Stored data
[Start of section]
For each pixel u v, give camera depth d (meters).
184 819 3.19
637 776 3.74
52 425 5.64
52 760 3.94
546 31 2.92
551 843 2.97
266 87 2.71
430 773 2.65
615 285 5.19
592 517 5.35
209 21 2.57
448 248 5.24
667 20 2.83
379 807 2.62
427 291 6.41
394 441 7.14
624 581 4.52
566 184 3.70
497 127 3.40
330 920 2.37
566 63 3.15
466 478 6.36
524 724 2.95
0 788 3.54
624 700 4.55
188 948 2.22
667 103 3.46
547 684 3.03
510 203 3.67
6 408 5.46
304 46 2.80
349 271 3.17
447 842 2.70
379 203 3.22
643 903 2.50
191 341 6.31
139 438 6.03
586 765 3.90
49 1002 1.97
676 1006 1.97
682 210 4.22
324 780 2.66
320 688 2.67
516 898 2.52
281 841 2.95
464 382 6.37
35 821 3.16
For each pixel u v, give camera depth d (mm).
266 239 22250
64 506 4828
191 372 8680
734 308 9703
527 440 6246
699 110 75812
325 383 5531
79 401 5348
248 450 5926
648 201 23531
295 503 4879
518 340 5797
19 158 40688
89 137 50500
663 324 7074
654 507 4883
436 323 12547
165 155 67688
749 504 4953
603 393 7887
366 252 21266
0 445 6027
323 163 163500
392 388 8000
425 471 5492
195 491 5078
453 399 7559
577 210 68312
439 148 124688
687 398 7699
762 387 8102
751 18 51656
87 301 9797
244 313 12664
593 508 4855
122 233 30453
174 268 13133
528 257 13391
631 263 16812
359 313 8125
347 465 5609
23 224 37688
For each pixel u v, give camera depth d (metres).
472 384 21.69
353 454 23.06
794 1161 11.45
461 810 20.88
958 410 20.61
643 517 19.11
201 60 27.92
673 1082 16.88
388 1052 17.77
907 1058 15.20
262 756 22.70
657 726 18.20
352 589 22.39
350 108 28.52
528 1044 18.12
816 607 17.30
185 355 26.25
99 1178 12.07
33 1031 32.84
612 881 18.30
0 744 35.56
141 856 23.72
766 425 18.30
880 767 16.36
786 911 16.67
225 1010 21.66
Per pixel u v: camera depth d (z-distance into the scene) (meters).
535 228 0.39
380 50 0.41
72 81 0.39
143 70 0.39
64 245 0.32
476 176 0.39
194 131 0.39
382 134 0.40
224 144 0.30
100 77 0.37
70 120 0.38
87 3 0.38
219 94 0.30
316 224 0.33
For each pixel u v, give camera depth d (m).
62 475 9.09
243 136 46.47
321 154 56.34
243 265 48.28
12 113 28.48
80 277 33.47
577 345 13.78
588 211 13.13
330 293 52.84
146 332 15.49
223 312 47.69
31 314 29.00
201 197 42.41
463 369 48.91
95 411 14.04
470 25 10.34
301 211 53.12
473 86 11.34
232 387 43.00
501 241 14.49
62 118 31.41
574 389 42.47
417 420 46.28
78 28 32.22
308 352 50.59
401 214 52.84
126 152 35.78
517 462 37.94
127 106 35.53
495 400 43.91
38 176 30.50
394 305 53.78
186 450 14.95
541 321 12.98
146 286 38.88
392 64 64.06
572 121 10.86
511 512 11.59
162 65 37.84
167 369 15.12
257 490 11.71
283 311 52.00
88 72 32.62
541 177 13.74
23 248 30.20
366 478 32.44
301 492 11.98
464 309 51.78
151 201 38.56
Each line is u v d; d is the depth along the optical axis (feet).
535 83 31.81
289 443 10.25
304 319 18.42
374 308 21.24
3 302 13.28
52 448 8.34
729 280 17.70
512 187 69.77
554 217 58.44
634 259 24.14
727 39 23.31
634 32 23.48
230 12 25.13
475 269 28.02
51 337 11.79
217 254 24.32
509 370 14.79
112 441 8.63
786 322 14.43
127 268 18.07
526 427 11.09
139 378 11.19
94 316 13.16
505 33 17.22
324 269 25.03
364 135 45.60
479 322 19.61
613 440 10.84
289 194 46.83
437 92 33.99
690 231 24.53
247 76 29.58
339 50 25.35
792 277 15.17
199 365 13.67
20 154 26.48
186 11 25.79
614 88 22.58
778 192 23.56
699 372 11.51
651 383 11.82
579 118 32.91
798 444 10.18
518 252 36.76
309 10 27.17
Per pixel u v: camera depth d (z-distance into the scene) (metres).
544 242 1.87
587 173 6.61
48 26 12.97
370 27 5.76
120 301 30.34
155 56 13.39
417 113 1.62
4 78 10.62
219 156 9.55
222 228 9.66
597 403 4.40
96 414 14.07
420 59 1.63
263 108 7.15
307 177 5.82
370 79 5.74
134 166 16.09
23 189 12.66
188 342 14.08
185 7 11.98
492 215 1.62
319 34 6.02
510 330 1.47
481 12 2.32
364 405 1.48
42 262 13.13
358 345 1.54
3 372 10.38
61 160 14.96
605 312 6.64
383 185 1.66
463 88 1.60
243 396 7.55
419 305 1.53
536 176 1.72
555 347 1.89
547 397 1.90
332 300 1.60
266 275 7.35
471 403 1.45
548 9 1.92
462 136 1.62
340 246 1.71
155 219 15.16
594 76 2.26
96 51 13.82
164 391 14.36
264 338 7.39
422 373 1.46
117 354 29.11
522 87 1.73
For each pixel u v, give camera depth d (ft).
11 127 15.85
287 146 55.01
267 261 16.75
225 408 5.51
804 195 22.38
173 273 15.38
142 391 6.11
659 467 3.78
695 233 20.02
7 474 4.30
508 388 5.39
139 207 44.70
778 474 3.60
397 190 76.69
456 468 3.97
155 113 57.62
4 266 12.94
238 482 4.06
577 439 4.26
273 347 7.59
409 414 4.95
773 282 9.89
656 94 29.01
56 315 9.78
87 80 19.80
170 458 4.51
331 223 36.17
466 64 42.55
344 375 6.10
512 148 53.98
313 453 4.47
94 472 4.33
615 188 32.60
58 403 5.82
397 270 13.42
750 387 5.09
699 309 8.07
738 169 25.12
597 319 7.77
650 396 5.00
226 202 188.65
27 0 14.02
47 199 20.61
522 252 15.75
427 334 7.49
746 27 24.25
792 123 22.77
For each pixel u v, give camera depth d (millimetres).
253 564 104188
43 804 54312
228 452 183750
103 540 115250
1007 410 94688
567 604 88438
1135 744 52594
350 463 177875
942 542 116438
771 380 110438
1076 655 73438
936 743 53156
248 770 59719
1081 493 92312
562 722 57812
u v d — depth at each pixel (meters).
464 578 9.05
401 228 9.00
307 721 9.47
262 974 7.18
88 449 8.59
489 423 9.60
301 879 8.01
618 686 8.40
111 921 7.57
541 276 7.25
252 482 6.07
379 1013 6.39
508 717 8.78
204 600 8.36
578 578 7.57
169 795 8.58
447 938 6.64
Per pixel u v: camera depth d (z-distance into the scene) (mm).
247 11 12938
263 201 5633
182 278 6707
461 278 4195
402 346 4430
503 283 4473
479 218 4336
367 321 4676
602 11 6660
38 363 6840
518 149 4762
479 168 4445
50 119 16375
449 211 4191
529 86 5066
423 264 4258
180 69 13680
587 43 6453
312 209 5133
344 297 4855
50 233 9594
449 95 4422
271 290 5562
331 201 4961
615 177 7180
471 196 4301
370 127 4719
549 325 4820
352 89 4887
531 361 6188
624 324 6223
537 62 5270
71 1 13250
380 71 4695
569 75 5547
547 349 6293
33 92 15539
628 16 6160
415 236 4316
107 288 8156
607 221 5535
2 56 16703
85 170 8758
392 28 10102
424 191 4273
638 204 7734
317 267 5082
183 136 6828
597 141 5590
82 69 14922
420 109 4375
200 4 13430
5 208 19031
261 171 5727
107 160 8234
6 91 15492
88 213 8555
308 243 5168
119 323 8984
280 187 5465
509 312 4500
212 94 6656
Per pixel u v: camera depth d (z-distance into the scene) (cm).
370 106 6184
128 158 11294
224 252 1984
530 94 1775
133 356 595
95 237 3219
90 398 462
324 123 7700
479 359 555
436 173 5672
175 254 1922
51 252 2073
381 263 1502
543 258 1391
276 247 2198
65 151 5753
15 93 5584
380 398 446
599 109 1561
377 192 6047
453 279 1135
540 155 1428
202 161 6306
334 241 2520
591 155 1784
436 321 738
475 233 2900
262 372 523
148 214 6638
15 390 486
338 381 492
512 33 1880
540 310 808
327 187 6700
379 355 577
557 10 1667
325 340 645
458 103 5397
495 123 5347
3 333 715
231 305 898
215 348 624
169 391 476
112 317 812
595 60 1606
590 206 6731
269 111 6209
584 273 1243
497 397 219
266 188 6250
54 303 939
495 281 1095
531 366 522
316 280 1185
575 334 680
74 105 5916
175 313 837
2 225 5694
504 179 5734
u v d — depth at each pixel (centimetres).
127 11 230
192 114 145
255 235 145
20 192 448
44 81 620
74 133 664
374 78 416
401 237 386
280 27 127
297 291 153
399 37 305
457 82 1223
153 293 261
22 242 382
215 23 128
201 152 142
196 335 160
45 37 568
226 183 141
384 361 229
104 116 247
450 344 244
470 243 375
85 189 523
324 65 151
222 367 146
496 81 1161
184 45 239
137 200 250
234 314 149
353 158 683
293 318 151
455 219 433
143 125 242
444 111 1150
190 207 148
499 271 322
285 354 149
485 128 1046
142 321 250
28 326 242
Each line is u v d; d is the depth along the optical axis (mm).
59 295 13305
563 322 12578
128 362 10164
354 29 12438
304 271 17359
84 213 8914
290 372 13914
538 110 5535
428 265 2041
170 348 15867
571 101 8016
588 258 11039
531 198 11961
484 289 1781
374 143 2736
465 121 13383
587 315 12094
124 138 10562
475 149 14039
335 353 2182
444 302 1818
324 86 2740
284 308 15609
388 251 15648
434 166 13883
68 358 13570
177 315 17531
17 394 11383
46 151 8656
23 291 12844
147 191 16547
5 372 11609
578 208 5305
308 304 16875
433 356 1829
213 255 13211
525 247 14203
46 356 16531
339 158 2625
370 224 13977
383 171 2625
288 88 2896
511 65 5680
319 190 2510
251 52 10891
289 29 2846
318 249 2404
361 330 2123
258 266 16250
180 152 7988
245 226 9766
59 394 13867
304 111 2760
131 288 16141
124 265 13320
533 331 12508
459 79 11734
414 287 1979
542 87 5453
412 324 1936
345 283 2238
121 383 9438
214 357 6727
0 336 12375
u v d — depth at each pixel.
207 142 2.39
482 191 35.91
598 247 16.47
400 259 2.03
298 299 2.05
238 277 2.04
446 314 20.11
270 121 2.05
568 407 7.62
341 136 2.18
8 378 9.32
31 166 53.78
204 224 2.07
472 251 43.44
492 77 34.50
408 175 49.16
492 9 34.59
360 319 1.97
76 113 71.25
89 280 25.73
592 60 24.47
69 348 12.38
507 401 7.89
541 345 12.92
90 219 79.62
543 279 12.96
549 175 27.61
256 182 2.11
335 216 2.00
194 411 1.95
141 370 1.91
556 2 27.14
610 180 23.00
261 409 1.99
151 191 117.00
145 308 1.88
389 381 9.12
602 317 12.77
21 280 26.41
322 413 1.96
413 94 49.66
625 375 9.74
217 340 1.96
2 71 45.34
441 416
[End of section]
Task item — All that is wanted is a faithful reproduction of the line above with "437 92 33.99", the line with "364 405 1.48", and every line in between.

Result below —
437 92 33.99
690 231 24.53
247 76 29.58
339 50 25.35
792 277 15.17
199 365 13.67
20 154 26.48
186 11 25.79
614 88 22.58
778 192 23.56
699 372 11.51
651 383 11.82
579 118 32.91
798 444 10.18
518 252 36.76
309 10 27.17
Per pixel u v: camera depth d (z-distance into the scene) (metres).
544 242 1.87
587 173 6.61
48 26 12.97
370 27 5.76
120 301 30.34
155 56 13.39
417 113 1.62
4 78 10.62
219 156 9.55
222 228 9.66
597 403 4.40
96 414 14.07
420 59 1.63
263 108 7.15
307 177 5.82
370 79 5.74
134 166 16.09
23 189 12.66
188 342 14.08
185 7 11.98
492 215 1.62
319 34 6.02
510 330 1.47
481 12 2.32
364 405 1.48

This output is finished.